▶ [Your task]: Your response must be made up of each line in the data below that contains the string "aménagées".

:::::

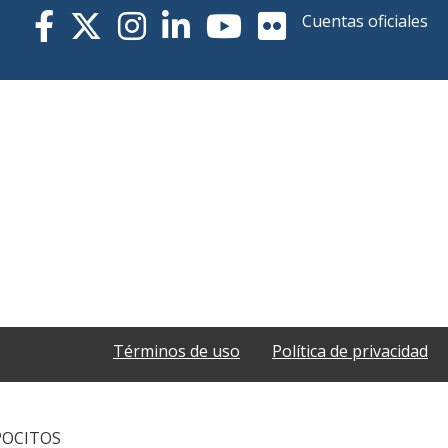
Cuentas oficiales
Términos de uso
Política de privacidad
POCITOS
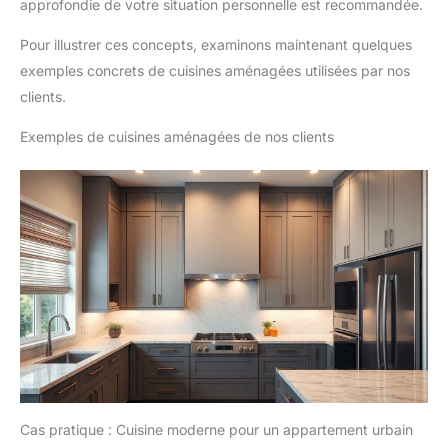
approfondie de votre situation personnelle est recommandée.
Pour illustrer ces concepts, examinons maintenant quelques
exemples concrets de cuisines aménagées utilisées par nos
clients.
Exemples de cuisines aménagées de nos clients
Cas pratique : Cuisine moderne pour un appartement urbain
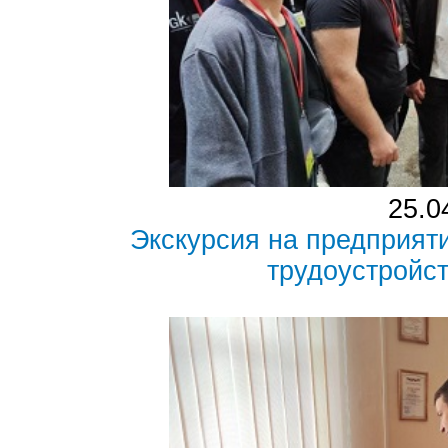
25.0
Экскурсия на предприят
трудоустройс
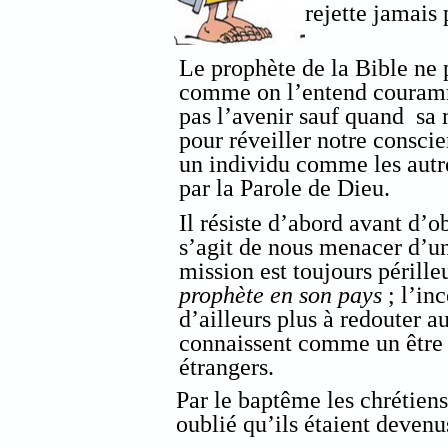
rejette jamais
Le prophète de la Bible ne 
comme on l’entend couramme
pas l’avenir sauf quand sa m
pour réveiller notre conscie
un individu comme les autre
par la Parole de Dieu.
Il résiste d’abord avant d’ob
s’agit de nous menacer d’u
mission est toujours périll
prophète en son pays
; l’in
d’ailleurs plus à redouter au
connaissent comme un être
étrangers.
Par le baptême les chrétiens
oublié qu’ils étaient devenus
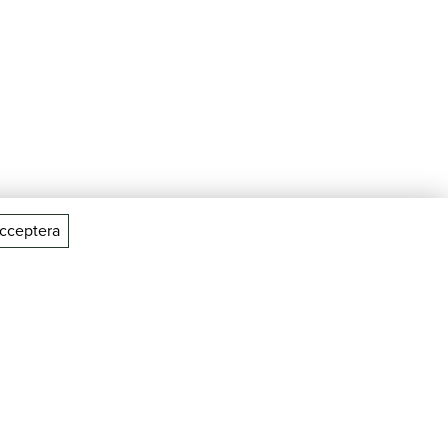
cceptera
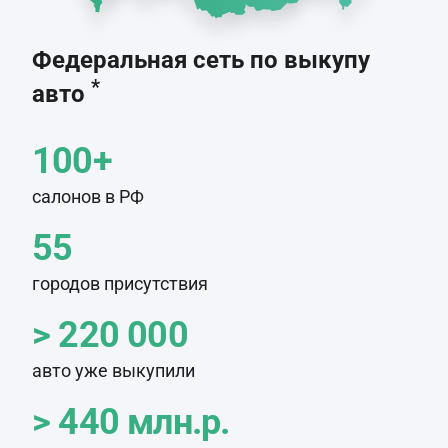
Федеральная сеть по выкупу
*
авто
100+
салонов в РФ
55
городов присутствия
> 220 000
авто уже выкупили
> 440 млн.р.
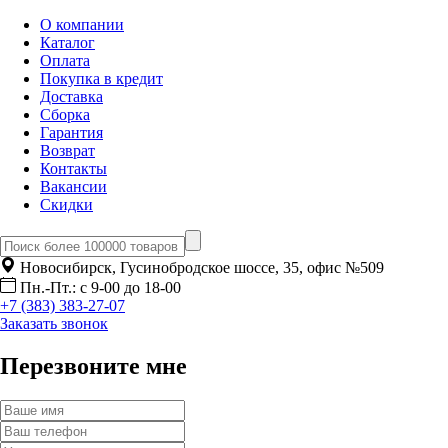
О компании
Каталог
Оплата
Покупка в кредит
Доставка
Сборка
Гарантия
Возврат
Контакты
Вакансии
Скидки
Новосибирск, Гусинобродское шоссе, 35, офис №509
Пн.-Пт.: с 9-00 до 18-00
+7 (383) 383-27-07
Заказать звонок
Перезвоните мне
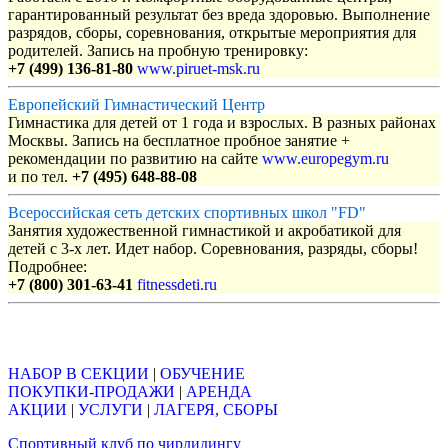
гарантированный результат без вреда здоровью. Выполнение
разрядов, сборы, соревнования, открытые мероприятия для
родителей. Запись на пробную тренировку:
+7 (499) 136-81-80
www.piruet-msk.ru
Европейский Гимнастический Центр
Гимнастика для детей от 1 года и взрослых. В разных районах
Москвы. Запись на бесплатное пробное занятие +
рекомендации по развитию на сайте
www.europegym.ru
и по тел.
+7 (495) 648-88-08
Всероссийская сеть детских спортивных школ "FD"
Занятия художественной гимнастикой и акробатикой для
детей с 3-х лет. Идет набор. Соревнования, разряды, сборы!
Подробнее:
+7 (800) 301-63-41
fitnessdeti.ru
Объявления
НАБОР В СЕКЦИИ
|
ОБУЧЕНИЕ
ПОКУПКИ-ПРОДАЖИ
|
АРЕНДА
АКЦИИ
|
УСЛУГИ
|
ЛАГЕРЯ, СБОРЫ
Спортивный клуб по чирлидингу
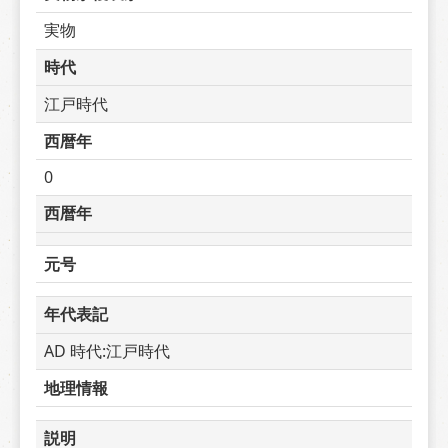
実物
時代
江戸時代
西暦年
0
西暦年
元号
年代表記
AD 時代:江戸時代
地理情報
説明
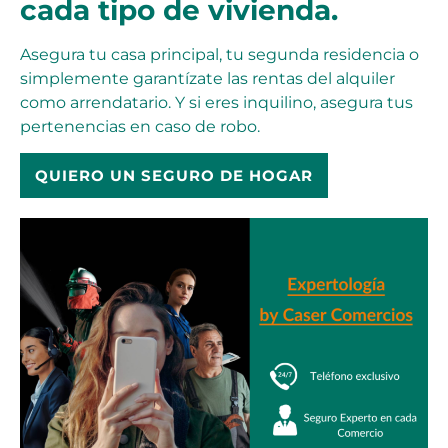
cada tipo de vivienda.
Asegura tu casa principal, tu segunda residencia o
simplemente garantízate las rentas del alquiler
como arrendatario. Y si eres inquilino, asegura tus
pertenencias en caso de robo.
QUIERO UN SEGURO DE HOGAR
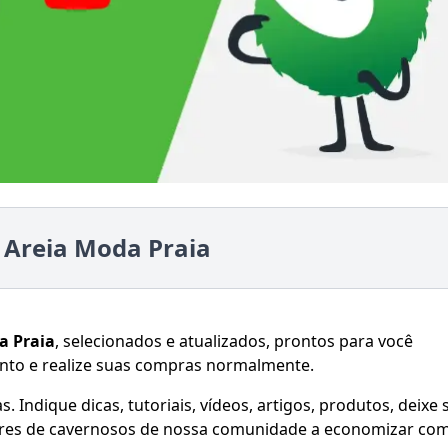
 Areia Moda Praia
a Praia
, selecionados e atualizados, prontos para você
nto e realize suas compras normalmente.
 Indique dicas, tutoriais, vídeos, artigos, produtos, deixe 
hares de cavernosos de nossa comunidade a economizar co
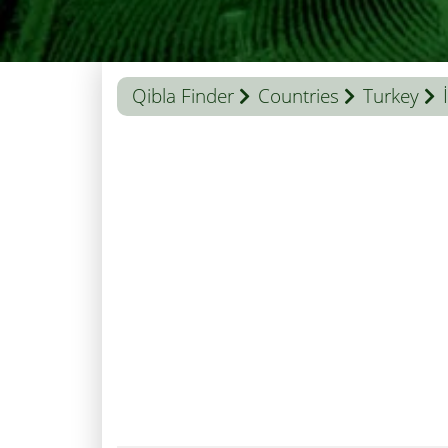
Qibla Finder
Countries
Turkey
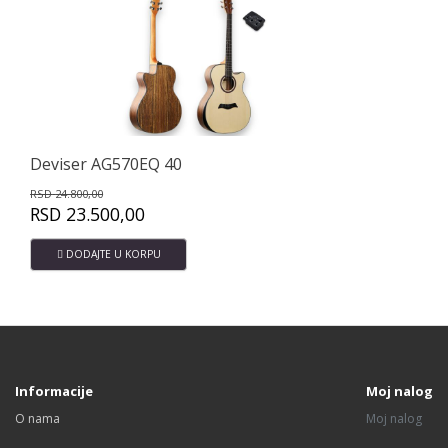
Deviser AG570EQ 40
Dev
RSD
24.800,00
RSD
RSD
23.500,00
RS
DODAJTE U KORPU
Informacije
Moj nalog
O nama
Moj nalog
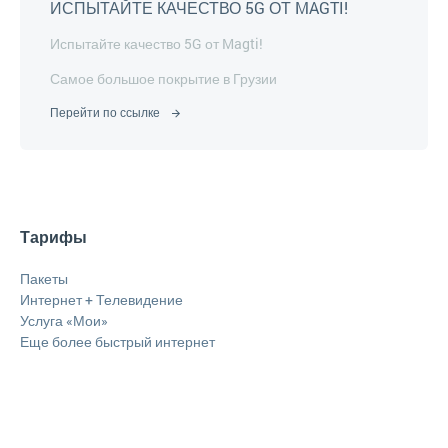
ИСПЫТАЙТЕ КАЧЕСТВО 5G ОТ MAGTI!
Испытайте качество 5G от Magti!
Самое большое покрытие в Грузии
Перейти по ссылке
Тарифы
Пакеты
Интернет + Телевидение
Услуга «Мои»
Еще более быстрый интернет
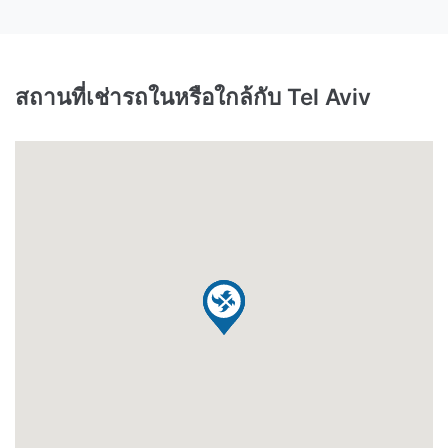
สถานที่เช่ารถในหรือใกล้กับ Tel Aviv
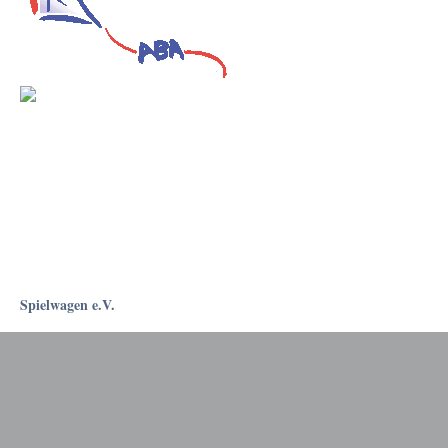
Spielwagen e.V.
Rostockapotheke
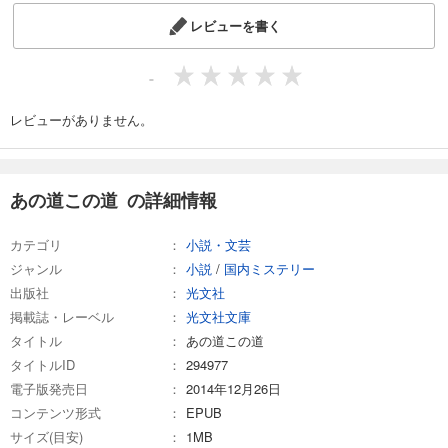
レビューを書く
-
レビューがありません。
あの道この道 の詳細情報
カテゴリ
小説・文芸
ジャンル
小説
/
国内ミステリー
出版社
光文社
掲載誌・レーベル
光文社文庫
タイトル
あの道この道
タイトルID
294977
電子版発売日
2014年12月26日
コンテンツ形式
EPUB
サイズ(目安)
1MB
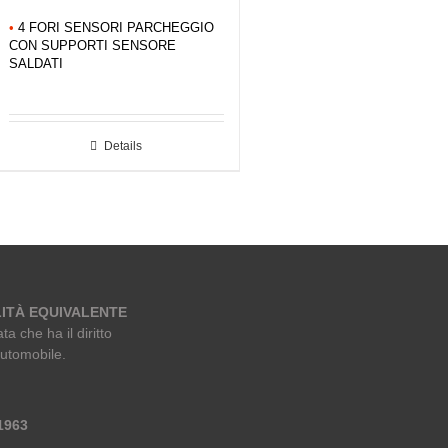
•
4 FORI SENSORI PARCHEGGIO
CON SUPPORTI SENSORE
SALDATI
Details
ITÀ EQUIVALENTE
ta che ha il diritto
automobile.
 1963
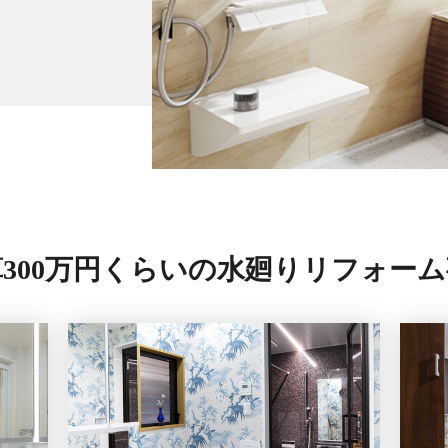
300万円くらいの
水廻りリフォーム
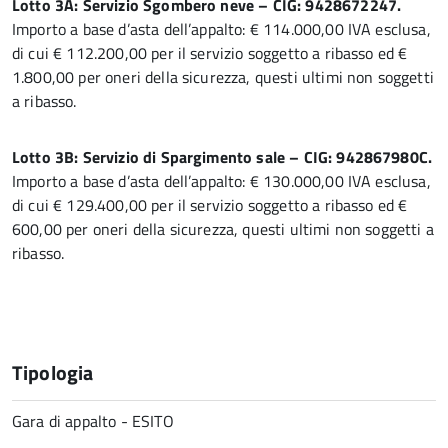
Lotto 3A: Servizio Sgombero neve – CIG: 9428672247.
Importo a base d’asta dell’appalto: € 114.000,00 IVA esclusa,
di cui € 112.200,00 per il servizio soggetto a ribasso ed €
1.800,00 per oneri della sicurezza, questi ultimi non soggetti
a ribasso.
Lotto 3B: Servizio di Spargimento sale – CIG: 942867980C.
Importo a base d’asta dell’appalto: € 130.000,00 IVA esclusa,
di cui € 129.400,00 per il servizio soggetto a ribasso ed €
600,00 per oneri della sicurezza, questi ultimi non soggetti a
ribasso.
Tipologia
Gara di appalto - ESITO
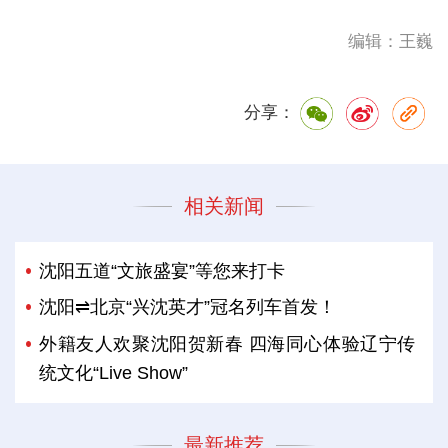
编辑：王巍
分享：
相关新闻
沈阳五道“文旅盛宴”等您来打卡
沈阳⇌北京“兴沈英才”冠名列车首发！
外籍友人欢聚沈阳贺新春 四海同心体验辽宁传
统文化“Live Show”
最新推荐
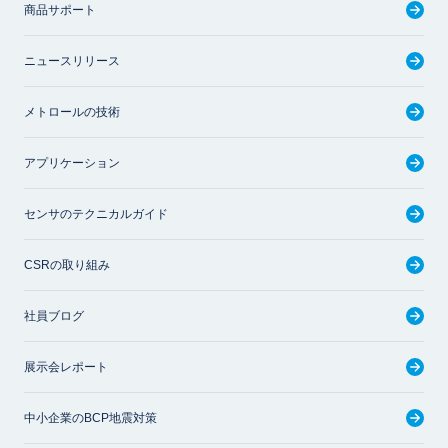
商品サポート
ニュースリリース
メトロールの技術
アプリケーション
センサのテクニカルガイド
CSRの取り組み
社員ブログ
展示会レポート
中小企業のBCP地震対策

:::::

▶ [Answer box]:
exemples concrets de cuisines aménagées utilisées par nos
Exemples de cuisines aménagées de nos clients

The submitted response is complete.